▶ **Exercise instructions**: I'd like an exact copy of only the lines from the start of the listing below through the line that holds "Seguimiento". Please keep the pictures out.

# # # # #

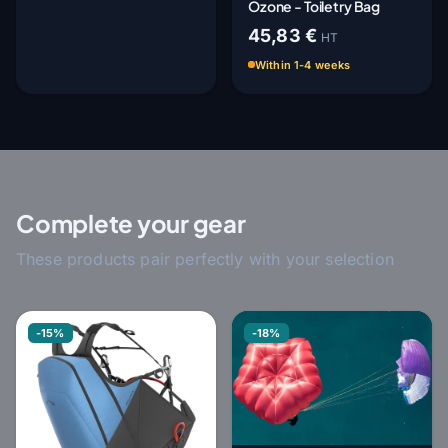
Ozone - Toiletry Bag
45,83 €
HT
Within 1-4 weeks
Complete your gear
These products pair perfectly with your selection
-15%
-18%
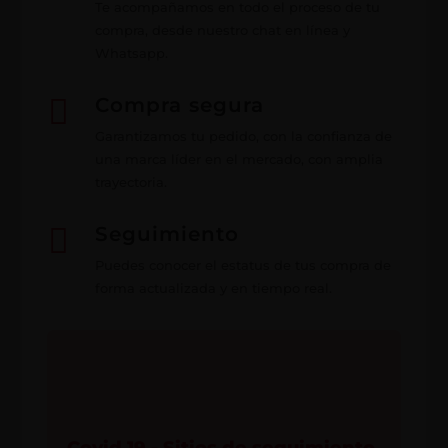
Te acompañamos en todo el proceso de tu
compra, desde nuestro chat en línea y
Whatsapp.

Compra segura
Garantizamos tu pedido, con la confianza de
una marca líder en el mercado, con amplia
trayectoria.

Seguimiento
Puedes conocer el estatus de tus compra de
forma actualizada y en tiempo real.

# # # # #

▶ **Reply to the exercise**:
Ozone - Toiletry Bag
45,83 €
HT
Within 1-4 weeks
Complete your gear
These products pair perfectly with your selection
-15%
-18%
Te acompañamos en todo el proceso de tu
compra, desde nuestro chat en línea y
Whatsapp.

Compra segura
Garantizamos tu pedido, con la confianza de
una marca líder en el mercado, con amplia
trayectoria.

Seguimiento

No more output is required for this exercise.